___ Brano proposto

Girl Power! Il Nautico in rosa



Le donne che lavorano nel settore nautico sono rare, ma in aumento nei trasporti marittimi. Sono spesso sottoposte a condizioni di lavoro difficili, discriminazione e molestie mentre il settore marittimo tenta di adattarsi, anche se non in tutto il mondo alla stessa velocità, alla realtà delle donne che lavorano accanto agli uomini sulle navi. 

Ecco qualche dato
Le donne in alcuni paesi scandinavi rappresentano oltre il 10% dei marinai e 8,3% nel Regno Unito, la proporzione risulta quasi insignificante in altri paesi come l'Italia per un 1,2% e in Germania 4,2%. 
Nel mondo costituiscono tra 1- 2% dei 1,25 milioni di marinai imbarcati su 87mila navi.  
La maggior parte delle donne marinaio è attiva nel settore alberghiero delle navi di crociera. Solo il 7% sono ufficiali e il 93% sono marinai. Gli uomini sono nettamente in maggioranza, il 42% sono ufficiali e il 58% marinai. Spesso i posti di lavoro disponibili per le donne sono prefissati a quote basse.
Su questo argomento La Gazzetta del Nautico ha intervistato la professoressa Antonella De Simone, insegnante di navigazione e logistica, che ha raccontato la sua esperienza a bordo di navi.

Secondo la sua esperienza ci sono davvero differenze di trattamento per le donne in mare?
Trovare un imbarco è complicato per tutti ma per le donne lo è di più. Nell'ambiente marittimo la differenza tra uomo e donna c'è, ciò nonostante se si dimostra di avere determinazione nel portare a termine il proprio lavoro e si ha coraggio per intraprendere un imbarco, si è alla pari o perfino superiori agli uomini anche in contrasto agli stereotipi.

______
___ Materiale di studio

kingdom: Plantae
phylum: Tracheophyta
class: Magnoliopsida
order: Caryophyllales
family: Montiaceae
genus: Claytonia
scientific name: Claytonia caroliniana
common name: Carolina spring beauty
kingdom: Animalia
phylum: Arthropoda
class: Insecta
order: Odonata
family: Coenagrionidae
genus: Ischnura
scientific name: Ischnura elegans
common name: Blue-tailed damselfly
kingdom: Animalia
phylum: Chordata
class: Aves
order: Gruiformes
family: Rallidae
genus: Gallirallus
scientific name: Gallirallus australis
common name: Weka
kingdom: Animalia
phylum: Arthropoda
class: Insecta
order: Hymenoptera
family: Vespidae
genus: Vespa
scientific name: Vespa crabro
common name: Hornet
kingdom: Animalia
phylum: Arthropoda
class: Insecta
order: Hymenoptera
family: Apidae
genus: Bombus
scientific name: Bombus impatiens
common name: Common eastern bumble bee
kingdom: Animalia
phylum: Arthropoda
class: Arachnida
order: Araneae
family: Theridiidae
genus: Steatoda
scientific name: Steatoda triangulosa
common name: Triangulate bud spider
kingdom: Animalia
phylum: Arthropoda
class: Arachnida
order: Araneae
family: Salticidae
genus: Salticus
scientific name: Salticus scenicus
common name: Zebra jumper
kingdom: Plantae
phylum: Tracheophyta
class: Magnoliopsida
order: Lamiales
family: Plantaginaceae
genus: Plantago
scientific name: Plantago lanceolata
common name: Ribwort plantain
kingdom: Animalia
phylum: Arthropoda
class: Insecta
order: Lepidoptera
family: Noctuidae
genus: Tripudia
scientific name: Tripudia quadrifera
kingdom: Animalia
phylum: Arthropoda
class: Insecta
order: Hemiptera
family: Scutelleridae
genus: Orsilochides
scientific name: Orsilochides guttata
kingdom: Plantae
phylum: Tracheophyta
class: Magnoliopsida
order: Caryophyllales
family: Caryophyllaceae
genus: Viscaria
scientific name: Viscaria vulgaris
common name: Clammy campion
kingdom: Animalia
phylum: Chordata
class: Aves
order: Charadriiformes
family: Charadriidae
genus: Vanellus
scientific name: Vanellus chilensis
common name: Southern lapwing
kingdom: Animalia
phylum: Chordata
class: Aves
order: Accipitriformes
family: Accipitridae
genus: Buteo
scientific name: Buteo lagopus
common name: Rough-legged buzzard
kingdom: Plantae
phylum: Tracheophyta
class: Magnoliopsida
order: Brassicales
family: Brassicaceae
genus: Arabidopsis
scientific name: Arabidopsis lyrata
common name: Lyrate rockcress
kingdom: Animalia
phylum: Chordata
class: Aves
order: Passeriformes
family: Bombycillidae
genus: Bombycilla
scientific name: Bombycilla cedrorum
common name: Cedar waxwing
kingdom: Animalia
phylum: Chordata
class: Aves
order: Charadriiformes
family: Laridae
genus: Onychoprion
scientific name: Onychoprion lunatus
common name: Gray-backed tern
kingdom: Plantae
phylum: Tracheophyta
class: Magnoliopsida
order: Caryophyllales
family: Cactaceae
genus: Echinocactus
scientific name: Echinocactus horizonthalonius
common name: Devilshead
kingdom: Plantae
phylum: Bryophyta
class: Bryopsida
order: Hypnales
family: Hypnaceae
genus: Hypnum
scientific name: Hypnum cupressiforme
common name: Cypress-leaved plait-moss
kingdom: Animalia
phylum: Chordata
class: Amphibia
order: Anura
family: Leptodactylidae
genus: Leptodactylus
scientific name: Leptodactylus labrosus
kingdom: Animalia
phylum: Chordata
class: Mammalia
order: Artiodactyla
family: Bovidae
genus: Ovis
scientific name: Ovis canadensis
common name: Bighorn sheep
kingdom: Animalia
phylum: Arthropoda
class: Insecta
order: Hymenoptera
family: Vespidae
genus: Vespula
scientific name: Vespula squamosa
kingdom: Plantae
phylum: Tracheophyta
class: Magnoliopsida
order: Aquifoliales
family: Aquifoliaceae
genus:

______

#### [Esercizi da svolgere]
1 – Nel brano sulle donne nel settore nautico, quali materie insegna la professoressa Antonella De Simone?
2 – Ricopia dal brano sulle donne nel settore nautico il tratto che va da "Le donne che lavorano nel" fino a "su 87mila navi.".
3 – Riprendi il brano sulle donne nel settore nautico e proseguilo dal punto in cui si interrompe.
I dati non hanno alcun legame con il brano sulle donne nel settore nautico.

#### [Elenco delle risposte]
1 – Navigazione e logistica.

2 –
Le donne che lavorano nel settore nautico sono rare, ma in aumento nei trasporti marittimi. Sono spesso sottoposte a condizioni di lavoro difficili, discriminazione e molestie mentre il settore marittimo tenta di adattarsi, anche se non in tutto il mondo alla stessa velocità, alla realtà delle donne che lavorano accanto agli uomini sulle navi. 

Ecco qualche dato
Le donne in alcuni paesi scandinavi rappresentano oltre il 10% dei marinai e 8,3% nel Regno Unito, la proporzione risulta quasi insignificante in altri paesi come l'Italia per un 1,2% e in Germania 4,2%. 
Nel mondo costituiscono tra 1- 2% dei 1,25 milioni di marinai imbarcati su 87mila navi.

3 –
Come ha cominciato?
Dopo un anno e mezzo di ricerca, ho effettuato il primo imbarco con un tirocinio. Qualche mese più tardi ho ricevuto un'offerta di lavoro su bulk carrier (navi usate per trasportare carichi non-liquidi e non unitarizzati in container o pallet) con una navigazione di 6 mesi. 
Ero l'unica donna a bordo, sono stata rispettata soprattutto da parte degli stranieri, ma ho ricevuto qualche battuta dai connazionali. Le donne a bordo sono tutelate, chiunque abbia una mancanza di rispetto o una cattiva condotta può essere cancellato dalle matricole della gente di mare. 

Si ricorda qualche difficoltà?
La vita a bordo non è facile, bisogna gestire situazioni difficili. Un episodio difficile è stato quando ho dovuto confrontarmi con 30 uomini di cui non capivo la lingua (in Senegal), cercavano di rendermi vulnerabile essendo aggressivi nei miei confronti, mi hanno spintonato contro una porta a tenuta stagna. Nonostante il dolore, ho dimostrato di avere autorità e gli uomini si sono calmati. Imbarcarsi è un'esperienza bellissima. Ho conquistato un lavoro tipicamente maschile.